Rocky Mountain Audio Fest 2014 • Best of Show

With the proliferation of audio shows, at least here in the US, comes the need for attendees -- consumers and press alike -- to set priorities and decide just which shows to visit. What should those priorities be? Well, in a very real sense, the top one should be the sound you are likely to hear, and that's just where the system that Wavelength Audio and Vaughn Loudspeakers put together at the RMAF. For the second straight year these two companies assembled a system of such reality and refinement that it truly was a viable reason to come to Denver in October.

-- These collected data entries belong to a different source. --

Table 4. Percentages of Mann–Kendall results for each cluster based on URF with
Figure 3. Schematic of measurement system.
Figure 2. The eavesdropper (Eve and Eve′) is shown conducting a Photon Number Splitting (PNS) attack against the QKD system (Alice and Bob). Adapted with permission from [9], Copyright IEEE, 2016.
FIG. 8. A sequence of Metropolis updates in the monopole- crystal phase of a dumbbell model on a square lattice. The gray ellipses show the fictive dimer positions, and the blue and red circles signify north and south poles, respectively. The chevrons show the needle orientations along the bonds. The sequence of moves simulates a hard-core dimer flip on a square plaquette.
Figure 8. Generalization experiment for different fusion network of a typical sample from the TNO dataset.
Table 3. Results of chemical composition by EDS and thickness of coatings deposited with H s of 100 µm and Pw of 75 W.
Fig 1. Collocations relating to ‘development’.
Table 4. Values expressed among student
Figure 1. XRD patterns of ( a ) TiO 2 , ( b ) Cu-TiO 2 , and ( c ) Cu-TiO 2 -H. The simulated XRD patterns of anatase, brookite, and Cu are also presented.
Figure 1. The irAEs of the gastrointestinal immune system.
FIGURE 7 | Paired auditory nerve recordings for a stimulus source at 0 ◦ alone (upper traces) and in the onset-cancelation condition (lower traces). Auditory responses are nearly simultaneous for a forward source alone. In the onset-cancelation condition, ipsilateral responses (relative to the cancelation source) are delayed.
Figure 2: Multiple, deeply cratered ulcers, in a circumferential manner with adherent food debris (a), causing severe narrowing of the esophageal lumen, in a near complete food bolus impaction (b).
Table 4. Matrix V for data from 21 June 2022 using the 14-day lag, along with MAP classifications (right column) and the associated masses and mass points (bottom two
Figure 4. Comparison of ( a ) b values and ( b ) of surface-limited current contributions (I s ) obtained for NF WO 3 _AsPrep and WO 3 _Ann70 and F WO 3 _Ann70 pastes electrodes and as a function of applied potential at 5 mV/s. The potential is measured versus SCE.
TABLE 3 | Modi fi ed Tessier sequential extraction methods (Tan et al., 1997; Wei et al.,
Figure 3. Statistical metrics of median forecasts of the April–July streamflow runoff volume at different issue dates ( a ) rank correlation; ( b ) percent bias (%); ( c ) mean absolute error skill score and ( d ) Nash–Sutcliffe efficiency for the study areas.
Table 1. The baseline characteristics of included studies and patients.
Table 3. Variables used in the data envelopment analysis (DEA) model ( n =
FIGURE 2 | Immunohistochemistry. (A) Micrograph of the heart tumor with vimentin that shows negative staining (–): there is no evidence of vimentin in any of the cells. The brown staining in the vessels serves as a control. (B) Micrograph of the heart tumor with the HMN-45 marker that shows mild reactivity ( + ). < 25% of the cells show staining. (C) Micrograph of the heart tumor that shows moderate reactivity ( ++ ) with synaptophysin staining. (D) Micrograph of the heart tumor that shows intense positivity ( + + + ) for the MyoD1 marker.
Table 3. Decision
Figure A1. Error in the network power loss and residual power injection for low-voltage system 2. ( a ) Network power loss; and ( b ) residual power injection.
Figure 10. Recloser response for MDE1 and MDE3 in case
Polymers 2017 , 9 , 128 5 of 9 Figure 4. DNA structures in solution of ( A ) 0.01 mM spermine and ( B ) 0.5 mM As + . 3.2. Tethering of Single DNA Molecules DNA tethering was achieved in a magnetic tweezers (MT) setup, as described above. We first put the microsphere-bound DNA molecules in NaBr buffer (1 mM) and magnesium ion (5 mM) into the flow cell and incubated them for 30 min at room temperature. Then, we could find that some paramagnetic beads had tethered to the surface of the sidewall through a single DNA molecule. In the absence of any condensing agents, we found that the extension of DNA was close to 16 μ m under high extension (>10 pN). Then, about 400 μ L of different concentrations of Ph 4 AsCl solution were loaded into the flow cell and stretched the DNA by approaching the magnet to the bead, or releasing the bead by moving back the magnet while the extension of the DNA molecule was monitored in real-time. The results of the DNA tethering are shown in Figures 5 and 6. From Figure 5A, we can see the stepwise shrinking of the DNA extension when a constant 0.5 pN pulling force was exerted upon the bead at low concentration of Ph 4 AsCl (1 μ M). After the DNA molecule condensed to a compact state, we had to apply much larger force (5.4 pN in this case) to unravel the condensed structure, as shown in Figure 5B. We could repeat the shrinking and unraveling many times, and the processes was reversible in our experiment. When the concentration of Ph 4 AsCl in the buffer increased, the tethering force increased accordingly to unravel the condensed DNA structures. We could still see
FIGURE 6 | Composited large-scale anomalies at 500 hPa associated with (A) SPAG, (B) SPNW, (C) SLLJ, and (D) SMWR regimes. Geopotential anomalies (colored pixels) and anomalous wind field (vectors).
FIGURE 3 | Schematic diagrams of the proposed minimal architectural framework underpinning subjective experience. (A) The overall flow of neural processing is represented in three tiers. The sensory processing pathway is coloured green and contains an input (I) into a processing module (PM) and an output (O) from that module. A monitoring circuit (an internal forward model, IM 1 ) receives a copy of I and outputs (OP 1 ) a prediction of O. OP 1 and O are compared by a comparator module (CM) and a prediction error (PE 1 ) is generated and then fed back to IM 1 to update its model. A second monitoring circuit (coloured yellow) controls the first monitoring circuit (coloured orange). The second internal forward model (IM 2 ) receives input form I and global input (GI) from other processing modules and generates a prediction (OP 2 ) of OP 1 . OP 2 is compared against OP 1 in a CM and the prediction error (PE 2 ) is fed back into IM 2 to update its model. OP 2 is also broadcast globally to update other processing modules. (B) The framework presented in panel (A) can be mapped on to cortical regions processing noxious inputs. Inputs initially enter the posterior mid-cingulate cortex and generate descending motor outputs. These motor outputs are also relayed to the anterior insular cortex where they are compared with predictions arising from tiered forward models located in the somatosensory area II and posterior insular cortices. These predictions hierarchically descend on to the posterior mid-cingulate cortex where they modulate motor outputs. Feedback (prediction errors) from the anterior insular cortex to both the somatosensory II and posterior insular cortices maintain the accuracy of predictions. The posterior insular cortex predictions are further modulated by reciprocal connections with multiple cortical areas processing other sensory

Once again, a Vaughn speaker with a DuKane Ionosphere plasma tweeter was at the business of a full system of Wavelength electronics, with a MacBook Pro Retina 15 with a 4-terabyte library of music, much of it in high-res format, as the source.

Electronics were a Wavelength Crimson + Q1 DAC ($9000) or Cosecant + Denominator DAC ($4000) connected to the MacBook with an AudioQuest Diamond USB cable ($699/meter-and-a-half length). The preamp was the Wavelength Europa, an analog and digital unit with network support ($7500), with amplifiers also from Wavelength: the new limited-edition all-silver Napoleon Ag Silver ($35,000/pair) or Corona V2 VT52 Silver ($20,000/pair) monoblocks. These were connected via AudioQuest Redwood speaker cables ($8800/eight-foot pair) to the Vaughn Plasma speakers ($18,000/pair) with powered bass section. Interconnects were AudioQuest Sky ($2900/meter pair).

There were so many features of the sound here, including analog-like ease and flow, along with an unforced sense of über resolution that never lent itself to overt warmth or softness. This system could get down and dirty when the music demanded it, but in the end it was a different quality -- the immediate sense of wonder it elicited, at least for us -- that made it special. We simply wanted to hear cut after cut here, even in a building bursting with fine audio equipment.